Monday, Mar. 10, 1930

ARMY & NAVY

No.1 Gunner

Next to the Army's Chief of Staff rank the heads of the four combatant services: cavalry, field artillery, infantry, air corps. To succeed Major General Fred Thaddeus Austin, retired, as Chief of Field Artillery, President Hoover last week appointed Col. Harry Gore Bishop, 56, who forthwith became a Major General and No. 1 Gunner.*

Now in command of the Eighth Field Artillery at Schofield Barracks, Hawaii, Col. Bishop is a West Pointer (1897). During the World War he commanded the 159th Field Artillery Brigade, the Third Field Artillery Brigade. He has lived with guns and caissons and horses and the smell of black powder during his whole military career.

Once he made an excursion outside his specialized field, with painful results. Learning to fly in 1917, he left San Diego in an Army plane for Calexico, Calif., unhappily named neighbor of Mexicali, Mexico.

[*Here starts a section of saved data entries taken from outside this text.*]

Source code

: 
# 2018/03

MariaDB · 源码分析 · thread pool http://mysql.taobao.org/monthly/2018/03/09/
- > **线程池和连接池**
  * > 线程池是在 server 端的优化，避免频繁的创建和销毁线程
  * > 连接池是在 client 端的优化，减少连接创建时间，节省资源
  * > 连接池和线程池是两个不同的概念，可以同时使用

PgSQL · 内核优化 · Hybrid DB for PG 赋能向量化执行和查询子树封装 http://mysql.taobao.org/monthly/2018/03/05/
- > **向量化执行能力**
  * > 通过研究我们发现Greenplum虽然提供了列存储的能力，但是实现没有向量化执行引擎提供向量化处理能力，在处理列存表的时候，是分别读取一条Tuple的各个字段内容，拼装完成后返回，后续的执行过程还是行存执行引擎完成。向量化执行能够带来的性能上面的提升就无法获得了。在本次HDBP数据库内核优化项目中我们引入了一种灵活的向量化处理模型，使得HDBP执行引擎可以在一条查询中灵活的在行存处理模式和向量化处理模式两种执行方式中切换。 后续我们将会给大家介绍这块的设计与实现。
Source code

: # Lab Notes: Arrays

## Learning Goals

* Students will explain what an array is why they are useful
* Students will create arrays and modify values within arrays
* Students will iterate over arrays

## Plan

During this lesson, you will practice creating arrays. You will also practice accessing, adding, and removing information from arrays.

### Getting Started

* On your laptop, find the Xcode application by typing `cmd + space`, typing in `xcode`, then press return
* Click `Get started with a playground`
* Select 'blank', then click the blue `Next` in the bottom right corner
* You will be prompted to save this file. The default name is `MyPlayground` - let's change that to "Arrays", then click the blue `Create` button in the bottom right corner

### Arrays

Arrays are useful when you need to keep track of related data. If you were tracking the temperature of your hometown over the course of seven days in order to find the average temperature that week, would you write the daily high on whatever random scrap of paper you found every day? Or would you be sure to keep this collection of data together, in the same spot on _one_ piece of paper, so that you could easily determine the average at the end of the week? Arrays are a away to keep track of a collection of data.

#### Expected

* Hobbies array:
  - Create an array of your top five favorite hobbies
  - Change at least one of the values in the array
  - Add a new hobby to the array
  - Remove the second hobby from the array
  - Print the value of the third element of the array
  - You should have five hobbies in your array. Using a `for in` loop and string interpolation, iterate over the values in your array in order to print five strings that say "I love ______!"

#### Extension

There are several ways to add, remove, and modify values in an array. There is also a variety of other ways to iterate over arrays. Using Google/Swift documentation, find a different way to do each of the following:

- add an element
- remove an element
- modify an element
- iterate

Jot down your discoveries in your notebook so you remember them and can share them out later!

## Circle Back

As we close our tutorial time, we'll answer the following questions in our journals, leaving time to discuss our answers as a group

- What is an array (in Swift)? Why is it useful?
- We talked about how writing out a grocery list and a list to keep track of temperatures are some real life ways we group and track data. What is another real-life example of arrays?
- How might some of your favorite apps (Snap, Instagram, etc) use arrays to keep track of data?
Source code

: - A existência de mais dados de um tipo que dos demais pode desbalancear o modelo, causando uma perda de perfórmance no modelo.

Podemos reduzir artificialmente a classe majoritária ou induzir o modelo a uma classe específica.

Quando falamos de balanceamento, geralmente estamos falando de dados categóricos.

The plane was forced down, lost, 50 miles south of the border. U. S. and Mexican troops and civilians searched four days before finding Col. Bishop's companion. He directed the searchers 30 miles to the south where lay Col. Bishop, unable to talk or walk. He had subsisted on two sandwiches, two oranges, radiator water from the wrecked plane.

*Figuratively. Technically, No. 1 Gunner is that member of the gun squad who pulls the lanyard which ignites the discharge.